Determine how many lines in the data below contain "LCSC" and write only that number.

--- RECORDS TO USE ---

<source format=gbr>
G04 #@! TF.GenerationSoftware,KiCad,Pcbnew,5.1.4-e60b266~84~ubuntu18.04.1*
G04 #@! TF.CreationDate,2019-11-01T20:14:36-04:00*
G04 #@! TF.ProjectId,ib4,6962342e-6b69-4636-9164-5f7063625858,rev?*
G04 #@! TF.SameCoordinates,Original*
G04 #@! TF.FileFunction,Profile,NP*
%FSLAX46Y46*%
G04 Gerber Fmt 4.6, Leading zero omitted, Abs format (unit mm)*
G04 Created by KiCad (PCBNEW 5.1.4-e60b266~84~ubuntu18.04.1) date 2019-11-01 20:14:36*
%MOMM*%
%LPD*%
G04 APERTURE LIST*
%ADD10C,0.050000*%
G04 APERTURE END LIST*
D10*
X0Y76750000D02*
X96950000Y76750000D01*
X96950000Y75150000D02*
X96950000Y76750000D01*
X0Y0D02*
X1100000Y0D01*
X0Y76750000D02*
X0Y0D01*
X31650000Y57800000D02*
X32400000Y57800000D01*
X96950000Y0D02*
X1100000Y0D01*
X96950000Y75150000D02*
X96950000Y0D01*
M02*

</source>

---
--- RECORDS TO USE ---

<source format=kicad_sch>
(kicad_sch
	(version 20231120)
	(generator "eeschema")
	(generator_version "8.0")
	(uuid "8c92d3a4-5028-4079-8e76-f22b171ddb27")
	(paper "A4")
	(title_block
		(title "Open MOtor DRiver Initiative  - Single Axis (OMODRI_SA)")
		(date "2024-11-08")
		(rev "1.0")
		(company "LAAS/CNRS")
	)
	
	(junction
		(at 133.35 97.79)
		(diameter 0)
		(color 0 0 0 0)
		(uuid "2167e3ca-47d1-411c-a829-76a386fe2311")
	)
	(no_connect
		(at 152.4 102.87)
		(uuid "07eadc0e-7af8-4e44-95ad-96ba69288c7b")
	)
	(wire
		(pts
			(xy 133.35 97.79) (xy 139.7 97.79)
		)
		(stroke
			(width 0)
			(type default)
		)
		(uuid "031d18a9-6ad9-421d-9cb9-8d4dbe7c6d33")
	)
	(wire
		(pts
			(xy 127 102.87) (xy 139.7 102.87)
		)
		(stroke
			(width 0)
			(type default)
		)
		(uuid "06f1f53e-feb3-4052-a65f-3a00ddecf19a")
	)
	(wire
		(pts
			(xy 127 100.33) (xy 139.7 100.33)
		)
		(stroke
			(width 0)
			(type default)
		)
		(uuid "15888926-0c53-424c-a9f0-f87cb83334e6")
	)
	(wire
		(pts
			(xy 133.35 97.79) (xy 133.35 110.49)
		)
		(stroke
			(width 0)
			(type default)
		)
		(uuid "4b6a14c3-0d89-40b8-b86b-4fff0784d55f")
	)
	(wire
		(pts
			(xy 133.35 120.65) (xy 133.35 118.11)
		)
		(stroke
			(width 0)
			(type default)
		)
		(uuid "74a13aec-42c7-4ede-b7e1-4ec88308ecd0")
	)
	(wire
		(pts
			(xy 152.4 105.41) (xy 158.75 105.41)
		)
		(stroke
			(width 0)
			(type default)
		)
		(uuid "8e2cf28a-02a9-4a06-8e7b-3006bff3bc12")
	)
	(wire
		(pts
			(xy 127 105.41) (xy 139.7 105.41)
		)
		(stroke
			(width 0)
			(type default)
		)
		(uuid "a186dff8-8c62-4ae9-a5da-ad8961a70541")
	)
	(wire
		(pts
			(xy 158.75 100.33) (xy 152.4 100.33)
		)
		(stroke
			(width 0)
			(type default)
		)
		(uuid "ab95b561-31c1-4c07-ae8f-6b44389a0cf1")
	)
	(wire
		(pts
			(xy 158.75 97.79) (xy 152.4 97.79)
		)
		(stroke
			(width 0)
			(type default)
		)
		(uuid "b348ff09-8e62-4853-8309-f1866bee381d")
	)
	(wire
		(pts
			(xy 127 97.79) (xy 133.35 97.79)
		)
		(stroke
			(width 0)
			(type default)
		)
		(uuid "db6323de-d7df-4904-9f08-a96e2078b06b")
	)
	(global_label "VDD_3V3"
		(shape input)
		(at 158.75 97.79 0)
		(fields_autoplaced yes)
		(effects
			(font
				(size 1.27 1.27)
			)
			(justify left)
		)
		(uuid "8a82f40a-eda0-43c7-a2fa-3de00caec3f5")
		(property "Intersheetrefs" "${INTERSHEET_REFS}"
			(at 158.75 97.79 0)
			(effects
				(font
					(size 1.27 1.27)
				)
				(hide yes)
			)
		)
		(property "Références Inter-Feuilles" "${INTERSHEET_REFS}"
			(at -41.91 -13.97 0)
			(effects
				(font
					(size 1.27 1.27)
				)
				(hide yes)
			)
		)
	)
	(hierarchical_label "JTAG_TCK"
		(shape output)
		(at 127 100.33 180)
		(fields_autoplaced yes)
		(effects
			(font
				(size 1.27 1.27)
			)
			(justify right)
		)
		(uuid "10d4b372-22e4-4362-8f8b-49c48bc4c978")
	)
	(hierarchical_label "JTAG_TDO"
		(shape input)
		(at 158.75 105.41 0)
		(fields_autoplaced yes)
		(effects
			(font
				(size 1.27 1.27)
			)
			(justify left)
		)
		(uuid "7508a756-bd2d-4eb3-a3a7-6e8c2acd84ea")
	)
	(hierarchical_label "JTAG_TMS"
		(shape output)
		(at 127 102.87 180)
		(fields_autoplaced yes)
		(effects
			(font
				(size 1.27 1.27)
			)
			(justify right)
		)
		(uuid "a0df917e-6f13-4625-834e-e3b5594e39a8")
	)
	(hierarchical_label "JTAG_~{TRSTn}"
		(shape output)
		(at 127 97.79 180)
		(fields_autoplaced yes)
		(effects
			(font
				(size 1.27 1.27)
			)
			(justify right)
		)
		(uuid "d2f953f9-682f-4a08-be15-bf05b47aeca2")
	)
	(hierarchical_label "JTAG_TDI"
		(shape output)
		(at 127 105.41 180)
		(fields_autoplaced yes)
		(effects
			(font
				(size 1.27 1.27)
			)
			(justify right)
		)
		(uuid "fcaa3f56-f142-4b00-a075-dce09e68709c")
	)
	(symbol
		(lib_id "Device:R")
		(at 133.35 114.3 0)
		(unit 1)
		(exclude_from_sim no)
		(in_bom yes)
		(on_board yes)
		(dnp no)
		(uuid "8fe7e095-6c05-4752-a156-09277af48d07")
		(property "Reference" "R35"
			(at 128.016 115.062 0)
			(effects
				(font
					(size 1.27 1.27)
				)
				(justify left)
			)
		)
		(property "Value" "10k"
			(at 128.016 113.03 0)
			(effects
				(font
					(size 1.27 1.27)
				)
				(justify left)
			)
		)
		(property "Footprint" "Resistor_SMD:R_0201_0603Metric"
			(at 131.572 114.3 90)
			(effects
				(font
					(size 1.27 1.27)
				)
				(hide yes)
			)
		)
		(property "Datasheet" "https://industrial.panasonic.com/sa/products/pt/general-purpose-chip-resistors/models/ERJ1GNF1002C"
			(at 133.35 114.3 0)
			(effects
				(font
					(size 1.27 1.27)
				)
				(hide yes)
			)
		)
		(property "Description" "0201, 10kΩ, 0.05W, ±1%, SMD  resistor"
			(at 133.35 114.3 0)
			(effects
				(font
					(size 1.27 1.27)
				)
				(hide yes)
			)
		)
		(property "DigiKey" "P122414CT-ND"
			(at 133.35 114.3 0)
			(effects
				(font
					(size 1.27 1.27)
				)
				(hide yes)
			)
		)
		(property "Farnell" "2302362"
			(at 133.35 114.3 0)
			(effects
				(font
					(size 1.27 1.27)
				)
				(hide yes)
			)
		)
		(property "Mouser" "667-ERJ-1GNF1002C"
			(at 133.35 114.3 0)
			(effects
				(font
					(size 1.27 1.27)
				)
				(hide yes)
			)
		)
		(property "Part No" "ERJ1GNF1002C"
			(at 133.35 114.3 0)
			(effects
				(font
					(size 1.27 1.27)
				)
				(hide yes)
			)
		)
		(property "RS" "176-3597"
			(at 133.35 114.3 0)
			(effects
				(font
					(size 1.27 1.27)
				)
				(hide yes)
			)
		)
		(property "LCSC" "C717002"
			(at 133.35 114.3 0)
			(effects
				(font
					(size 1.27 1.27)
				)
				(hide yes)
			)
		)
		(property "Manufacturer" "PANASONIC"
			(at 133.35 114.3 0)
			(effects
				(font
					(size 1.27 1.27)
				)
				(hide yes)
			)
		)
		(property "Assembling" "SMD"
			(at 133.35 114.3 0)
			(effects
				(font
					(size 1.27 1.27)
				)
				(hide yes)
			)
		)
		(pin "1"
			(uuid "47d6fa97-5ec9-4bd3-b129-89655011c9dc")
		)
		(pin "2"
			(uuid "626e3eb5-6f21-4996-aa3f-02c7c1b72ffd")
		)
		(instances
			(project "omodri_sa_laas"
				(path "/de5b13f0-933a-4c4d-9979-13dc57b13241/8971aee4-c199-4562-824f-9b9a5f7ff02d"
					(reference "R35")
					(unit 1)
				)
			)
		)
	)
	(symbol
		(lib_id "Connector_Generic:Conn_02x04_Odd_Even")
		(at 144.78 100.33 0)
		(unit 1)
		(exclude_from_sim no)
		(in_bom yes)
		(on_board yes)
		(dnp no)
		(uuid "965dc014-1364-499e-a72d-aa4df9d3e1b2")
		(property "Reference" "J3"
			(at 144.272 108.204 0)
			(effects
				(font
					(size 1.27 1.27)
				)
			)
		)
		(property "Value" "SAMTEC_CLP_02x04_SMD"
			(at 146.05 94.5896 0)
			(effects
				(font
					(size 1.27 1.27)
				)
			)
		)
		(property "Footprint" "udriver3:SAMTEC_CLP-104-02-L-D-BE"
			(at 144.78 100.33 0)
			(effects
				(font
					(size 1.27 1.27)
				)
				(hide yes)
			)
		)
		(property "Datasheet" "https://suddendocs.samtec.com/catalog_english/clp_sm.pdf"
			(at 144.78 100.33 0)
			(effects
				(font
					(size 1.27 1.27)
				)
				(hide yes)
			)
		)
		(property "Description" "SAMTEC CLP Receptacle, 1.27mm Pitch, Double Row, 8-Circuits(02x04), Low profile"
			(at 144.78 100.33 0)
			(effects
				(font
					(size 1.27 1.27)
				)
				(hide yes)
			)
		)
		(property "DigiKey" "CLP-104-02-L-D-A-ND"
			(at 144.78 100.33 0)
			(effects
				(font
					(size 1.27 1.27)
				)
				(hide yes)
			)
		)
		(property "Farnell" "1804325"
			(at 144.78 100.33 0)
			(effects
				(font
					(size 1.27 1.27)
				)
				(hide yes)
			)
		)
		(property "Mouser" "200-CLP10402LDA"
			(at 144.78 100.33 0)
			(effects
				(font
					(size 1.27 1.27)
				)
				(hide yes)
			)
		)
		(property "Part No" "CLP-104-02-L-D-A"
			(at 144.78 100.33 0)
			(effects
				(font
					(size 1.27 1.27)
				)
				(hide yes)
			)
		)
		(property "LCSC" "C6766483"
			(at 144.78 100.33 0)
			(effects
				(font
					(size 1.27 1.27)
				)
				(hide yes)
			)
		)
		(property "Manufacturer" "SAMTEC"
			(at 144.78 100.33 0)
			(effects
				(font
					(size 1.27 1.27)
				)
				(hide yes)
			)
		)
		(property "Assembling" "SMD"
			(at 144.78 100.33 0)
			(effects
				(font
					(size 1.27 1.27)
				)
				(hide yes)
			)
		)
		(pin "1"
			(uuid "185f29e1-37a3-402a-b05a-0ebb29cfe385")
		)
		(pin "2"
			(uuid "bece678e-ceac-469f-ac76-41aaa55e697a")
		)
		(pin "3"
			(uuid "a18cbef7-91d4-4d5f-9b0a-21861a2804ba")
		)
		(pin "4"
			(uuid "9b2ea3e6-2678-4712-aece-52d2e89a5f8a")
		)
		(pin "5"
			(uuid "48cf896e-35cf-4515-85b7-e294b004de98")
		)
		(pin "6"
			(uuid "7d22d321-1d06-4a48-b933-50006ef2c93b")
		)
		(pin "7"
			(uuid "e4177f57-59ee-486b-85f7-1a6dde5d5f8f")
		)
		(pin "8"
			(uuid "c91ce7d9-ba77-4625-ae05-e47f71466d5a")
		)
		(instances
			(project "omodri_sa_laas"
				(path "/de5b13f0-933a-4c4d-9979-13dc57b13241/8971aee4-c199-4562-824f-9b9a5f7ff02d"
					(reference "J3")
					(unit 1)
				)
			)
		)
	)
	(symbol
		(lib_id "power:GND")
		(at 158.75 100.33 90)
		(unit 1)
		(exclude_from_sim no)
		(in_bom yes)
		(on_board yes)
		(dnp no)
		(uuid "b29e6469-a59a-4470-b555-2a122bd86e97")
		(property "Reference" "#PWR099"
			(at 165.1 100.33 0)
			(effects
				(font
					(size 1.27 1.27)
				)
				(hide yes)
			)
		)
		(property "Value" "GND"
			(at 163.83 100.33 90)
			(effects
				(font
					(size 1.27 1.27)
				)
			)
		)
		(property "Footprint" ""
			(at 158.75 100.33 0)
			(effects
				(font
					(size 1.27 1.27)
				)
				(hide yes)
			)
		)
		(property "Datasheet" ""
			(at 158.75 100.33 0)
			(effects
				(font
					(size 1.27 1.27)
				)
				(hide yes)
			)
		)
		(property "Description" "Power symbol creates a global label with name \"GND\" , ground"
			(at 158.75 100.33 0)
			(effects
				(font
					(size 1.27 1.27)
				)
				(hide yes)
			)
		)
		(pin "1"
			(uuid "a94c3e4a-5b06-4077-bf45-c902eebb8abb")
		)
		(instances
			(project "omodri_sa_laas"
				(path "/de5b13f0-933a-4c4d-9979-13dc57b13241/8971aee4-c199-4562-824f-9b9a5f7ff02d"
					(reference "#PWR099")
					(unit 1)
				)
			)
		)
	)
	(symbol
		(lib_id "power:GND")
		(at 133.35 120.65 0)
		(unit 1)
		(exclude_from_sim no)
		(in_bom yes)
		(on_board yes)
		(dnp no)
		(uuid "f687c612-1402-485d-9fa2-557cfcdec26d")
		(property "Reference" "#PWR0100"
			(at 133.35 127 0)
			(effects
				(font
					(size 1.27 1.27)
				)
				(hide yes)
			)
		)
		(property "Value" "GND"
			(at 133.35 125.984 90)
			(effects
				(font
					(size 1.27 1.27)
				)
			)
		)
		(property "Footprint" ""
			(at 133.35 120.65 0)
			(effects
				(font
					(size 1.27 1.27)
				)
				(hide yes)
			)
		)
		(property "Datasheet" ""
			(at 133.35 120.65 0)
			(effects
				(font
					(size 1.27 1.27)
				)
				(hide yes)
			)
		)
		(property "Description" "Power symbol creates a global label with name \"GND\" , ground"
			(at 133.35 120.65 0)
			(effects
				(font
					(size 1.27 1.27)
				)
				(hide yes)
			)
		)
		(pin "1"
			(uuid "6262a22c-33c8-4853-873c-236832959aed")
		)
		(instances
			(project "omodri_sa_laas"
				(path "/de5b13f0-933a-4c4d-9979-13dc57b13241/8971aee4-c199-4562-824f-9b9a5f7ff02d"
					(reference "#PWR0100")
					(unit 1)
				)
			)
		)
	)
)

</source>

---

**REPLY:**
2